Input:
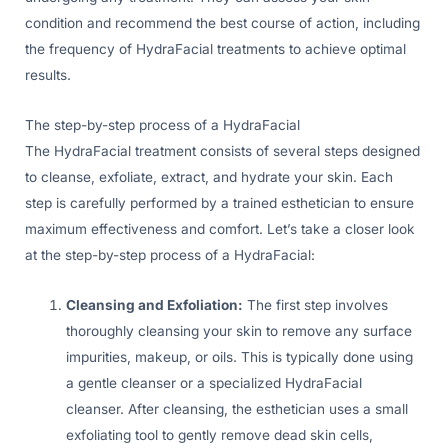
condition and recommend the best course of action, including
the frequency of HydraFacial treatments to achieve optimal
results.
The step-by-step process of a HydraFacial
The HydraFacial treatment consists of several steps designed
to cleanse, exfoliate, extract, and hydrate your skin. Each
step is carefully performed by a trained esthetician to ensure
maximum effectiveness and comfort. Let’s take a closer look
at the step-by-step process of a HydraFacial:
Cleansing and Exfoliation:
The first step involves
thoroughly cleansing your skin to remove any surface
impurities, makeup, or oils. This is typically done using
a gentle cleanser or a specialized HydraFacial
cleanser. After cleansing, the esthetician uses a small
exfoliating tool to gently remove dead skin cells,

Required action:
Your reply must match the data above line for line, except that it holds no pictures.

Response area:
condition and recommend the best course of action, including
the frequency of HydraFacial treatments to achieve optimal
results.
The step-by-step process of a HydraFacial
The HydraFacial treatment consists of several steps designed
to cleanse, exfoliate, extract, and hydrate your skin. Each
step is carefully performed by a trained esthetician to ensure
maximum effectiveness and comfort. Let’s take a closer look
at the step-by-step process of a HydraFacial:
Cleansing and Exfoliation:
The first step involves
thoroughly cleansing your skin to remove any surface
impurities, makeup, or oils. This is typically done using
a gentle cleanser or a specialized HydraFacial
cleanser. After cleansing, the esthetician uses a small
exfoliating tool to gently remove dead skin cells,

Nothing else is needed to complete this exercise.